The dataset I used for these tests is ERS006494. It contains 186073978 Illumina DNA sequences. The length of these sequences is 75 nucleotides.
I used 8 nodes, each with 2 Intel Xeon X5560 processors (8 cores per node) and 24 GiB of memory. Storage was served by a Lustre file system. Each job therefore had 64 ranks. The version of GCC was 4.7.2. The version of Open-MPI was 1.6.3. The version of Ray was 606be2a7a710a226. The version of Ray Platform was d78e7ec5037c9c9e8a0. The Host Communication Adapter was Mellanox Technologies MT26428.
The command stript was used to remove useless information from Ray executables. The complete command for link-time optimization with GCC is available here. The template to run the jobs is available here.

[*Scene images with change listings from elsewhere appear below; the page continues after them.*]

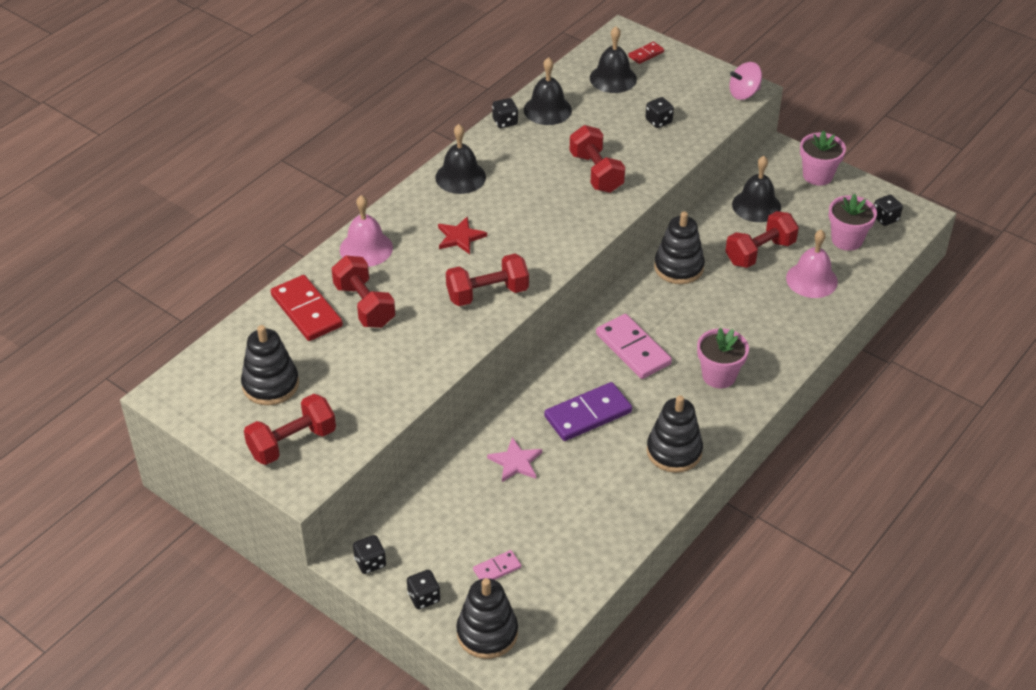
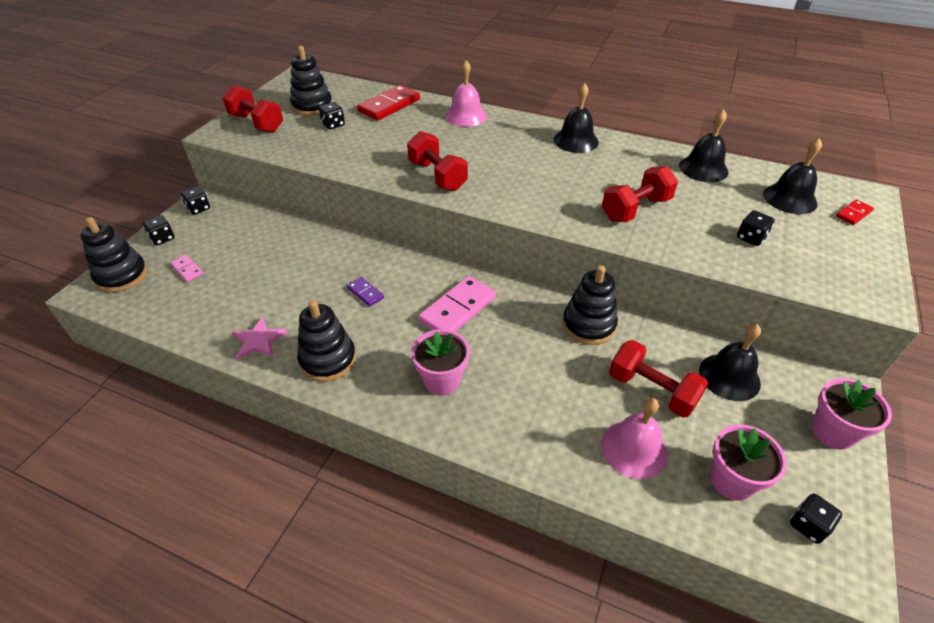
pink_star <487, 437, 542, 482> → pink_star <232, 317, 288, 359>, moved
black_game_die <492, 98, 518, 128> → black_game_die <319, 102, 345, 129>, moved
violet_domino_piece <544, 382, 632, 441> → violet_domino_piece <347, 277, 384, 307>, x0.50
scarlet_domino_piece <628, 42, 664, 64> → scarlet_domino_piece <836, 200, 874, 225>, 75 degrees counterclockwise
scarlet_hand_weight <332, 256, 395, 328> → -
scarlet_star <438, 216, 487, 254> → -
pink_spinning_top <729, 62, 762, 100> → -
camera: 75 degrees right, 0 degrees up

Table 1: Comparison of running times with different compilation options.
-Wall -std=c++98 -O3 -march=native
|7 hours, 14 minutes, 33 seconds|
-Wall -std=c++98 -Os -march=native -flto -fwhole-program
|10 hours, 39 minutes, 26 seconds|
-Wall -std=c++98 -O3 -march=native -flto -fwhole-program
|7 hours, 8 minutes, 36 seconds|
There is no difference with LTO when running Ray on Infiniband apparently.